## MATERIAL PROVIDED
___
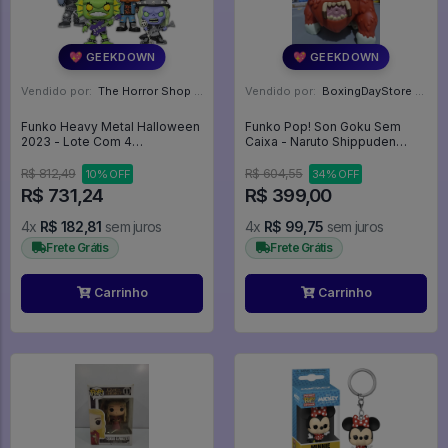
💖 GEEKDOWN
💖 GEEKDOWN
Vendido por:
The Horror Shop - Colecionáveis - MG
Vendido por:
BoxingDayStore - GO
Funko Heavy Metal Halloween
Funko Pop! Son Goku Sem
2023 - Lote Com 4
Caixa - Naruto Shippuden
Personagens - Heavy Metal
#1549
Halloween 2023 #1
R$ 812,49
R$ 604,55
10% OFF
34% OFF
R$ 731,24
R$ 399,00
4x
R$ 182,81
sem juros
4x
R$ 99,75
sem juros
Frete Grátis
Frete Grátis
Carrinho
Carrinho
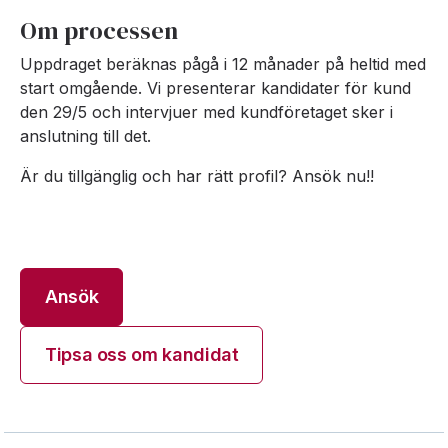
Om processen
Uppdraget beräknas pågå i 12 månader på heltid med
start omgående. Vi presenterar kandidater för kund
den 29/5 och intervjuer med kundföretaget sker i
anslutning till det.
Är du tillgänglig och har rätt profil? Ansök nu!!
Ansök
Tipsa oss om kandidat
___
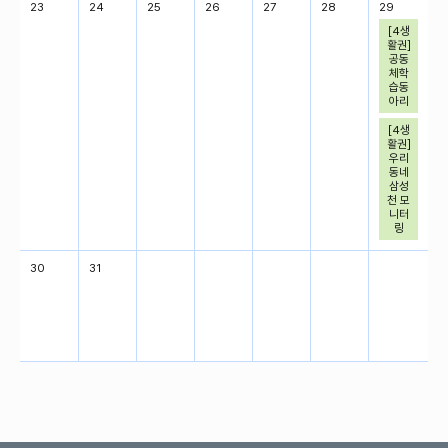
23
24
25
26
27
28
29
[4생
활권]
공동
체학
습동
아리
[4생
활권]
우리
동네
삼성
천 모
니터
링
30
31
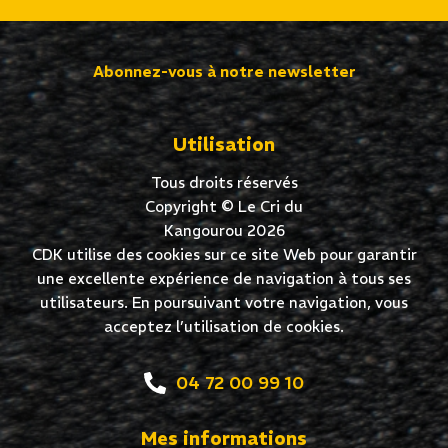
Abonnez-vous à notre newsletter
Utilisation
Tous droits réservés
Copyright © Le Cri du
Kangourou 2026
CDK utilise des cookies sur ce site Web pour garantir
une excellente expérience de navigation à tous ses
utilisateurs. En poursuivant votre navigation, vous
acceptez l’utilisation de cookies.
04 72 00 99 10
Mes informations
___
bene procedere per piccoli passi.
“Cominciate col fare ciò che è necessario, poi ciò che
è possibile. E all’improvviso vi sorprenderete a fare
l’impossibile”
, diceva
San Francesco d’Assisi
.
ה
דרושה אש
___
## TASK TO COMPLETE
For the string "Metal", count the matching lines in the listing and give that number by itself.

## EXERCISE RESULT
2